Réitération des enchères : la possible annulation du jugement pour excès de pouvoir

Jacques-Eric MARTINOT
Jacques-Eric MARTINOT - Avocat

Source : Cass.Civ.2., 09 juin 2022, n°20-21352, n°617 B

Au terme d’une procédure de saisie immobilière, l’adjudicataire, bien qu’ayant payé les frais préalables, s’abstient de payer le montant du prix de vente. Sur ce motif, le créancier poursuivant sollicite la réitération des enchères, mais omet de porter à la connaissance du premier adjudicataire la nouvelle date d’audience.

Ainsi, une fois la nouvelle adjudication intervenue, l’adjudicataire défaillant formera un pourvoi contre le nouveau jugement d’adjudication sollicitant son annulation.

Au centre du pourvoi, l’application de l’article R322-69 du Code des procédures civiles d’exécution qui précise :

« Faute pour l’adjudicataire de satisfaire à la sommation qui lui a été faite, l’immeuble est remis en vente par la voie d’une nouvelle adjudication.

La nouvelle audience de vente est fixée par le juge de l’exécution sur requête de la partie qui poursuit la réitération des enchères, à une date comprise dans un délai de deux à quatre mois suivant la date de la signification du certificat du greffe à l’acquéreur.

En cas de contestation du certificat prévu à l’article R. 322-67, ce délai court à compter de la date de la décision de rejet. Le débiteur saisi, le créancier poursuivant, les créanciers inscrits et l’adjudicataire défaillant sont avisés par le greffe de la date de l’audience par lettre recommandée avec demande d’avis de réception. »

Faute d’avoir été avisé de la date, l’adjudicataire défaillant conteste la décision pour excès de pouvoir.

La Cour accueillera le pourvoi de la manière suivante :

« Réponse de la Cour

Vu l’article R. 322-69, alinéa 4, du code des procédures civiles d’exécution :

12. Selon ce texte, en cas de réitération des enchères, le débiteur saisi, le créancier poursuivant, les créanciers inscrits et l’adjudicataire défaillant sont avisés par le greffe de la date de l’audience par lettre recommandée avec demande d’avis de réception.

13. En effet, si, en application de l’article L. 322-12 du code des procédures civiles d’exécution, la vente par adjudication est résolue de plein droit à défaut de versement du prix ou de sa consignation et de paiement des frais, elle ne peut être constatée qu’en l’absence de consignation ou de versement du prix et de paiement des frais à la date où le juge statue, y compris à l’occasion de la procédure de réitération des enchères.

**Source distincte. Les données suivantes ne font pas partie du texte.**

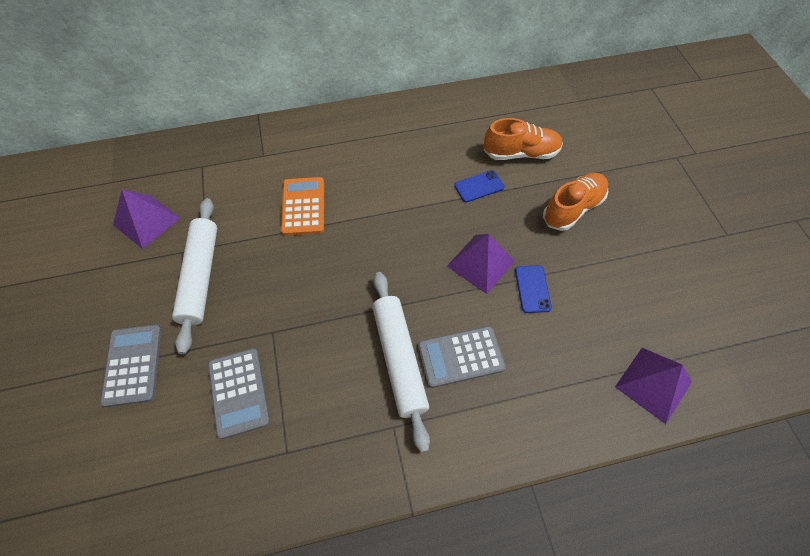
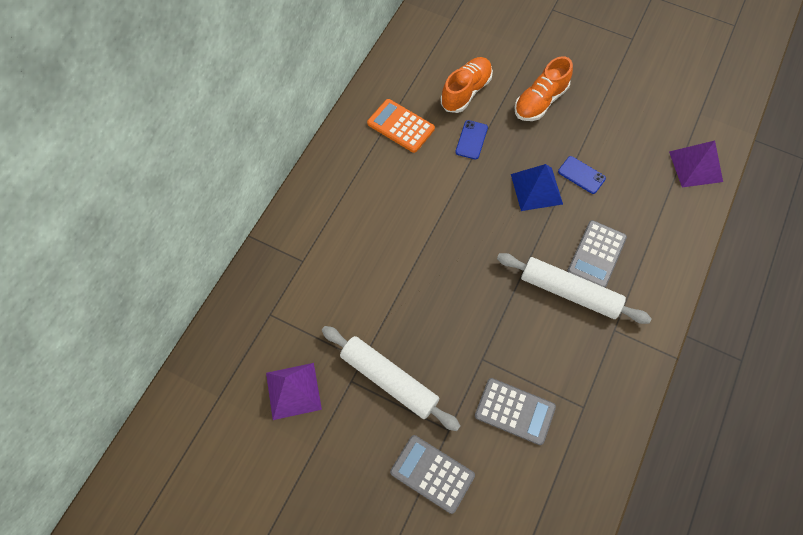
camera: 50 degrees left, 5 degrees up
(303, 206) = (384, 266): orange calculator -> orange calculator (400, 126)
(481, 263) = (536, 189): purple pyramid -> blue pyramid
(572, 209) = (540, 101): orange shoe -> orange shoe turned 135 degrees counterclockwise

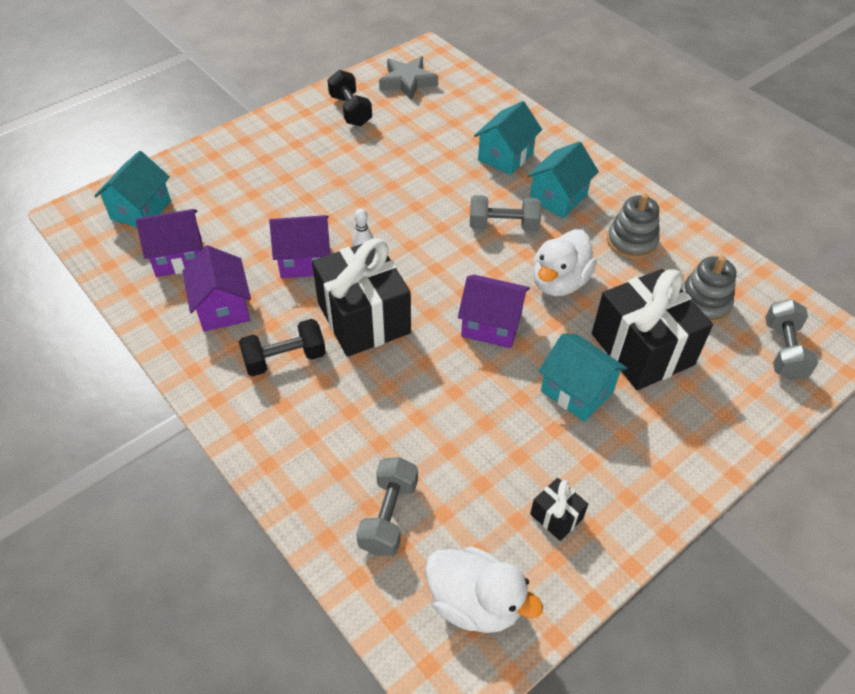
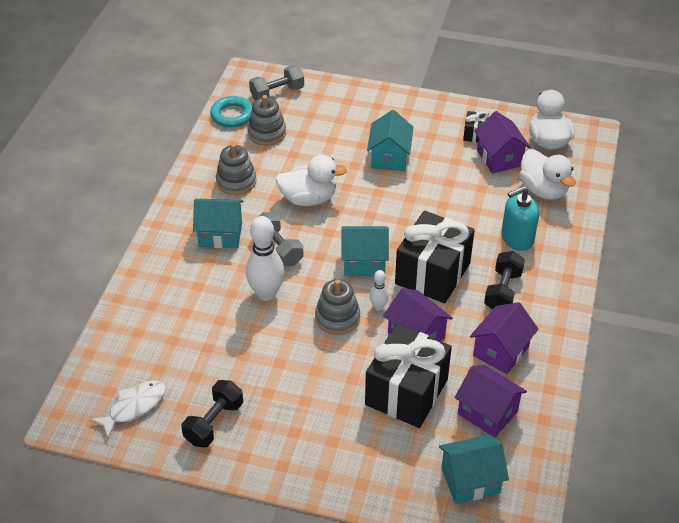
camera: 125 degrees left, 5 degrees down
(285, 359) = (503, 291): black dumbbell -> black dumbbell turned 75 degrees clockwise
(339, 425) = (517, 238): none -> turquoise soap dispenser
(379, 222) = (337, 318): none -> grey stacking toy
(388, 516) = (543, 190): grey dumbbell -> white duck
(407, 82) = (134, 407): grey star -> white fish
(453, 192) = (266, 294): none -> white bowling pin
(491, 325) = (376, 212): purple house -> purple house (499, 158)
(505, 156) = (194, 285): turquoise house -> turquoise house (364, 262)
(642, 349) = (330, 144): black gift -> black gift (406, 392)
(759, 290) = (232, 115): none -> turquoise ring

14. Par ailleurs, selon ce même article, l’adjudicataire défaillant est tenu au paiement de la différence entre son enchère et le prix de la revente, si celui-ci est moindre et ne peut prétendre à la répétition des sommes qu’il a acquittées.

15. Il en résulte que l’adjudicataire défaillant, propriétaire du bien adjugé tant que la résolution de la vente n’a pas été constatée, doit être appelé à l’audience d’adjudication sur réitération des enchères, à laquelle il est partie.

16. Or, constitue un excès de pouvoir le fait pour un juge de statuer sans qu’une partie ait été entendue ou dûment appelée.

17. Dès lors qu’il ne ressort ni de la décision, ni des productions, que la société SCI JB ait été avisée de la date d’adjudication, le juge de l’exécution, en adjugeant le bien à la société Immobilière Suffren, a excédé ses pouvoirs.

PAR CES MOTIFS, la Cour :

DIT que le pourvoi est recevable ;

CASSE ET ANNULE »

En tout état de cause, l’adjudicataire défaillant doit être appelé à l’audience au regard notamment en sa qualité de propriétaire du bien jusqu’à la nouvelle adjudication, mais également de son obligation sur la différence de prix qui pourrait naitre.

Le premier juge est sanctionné pour excès de pouvoir.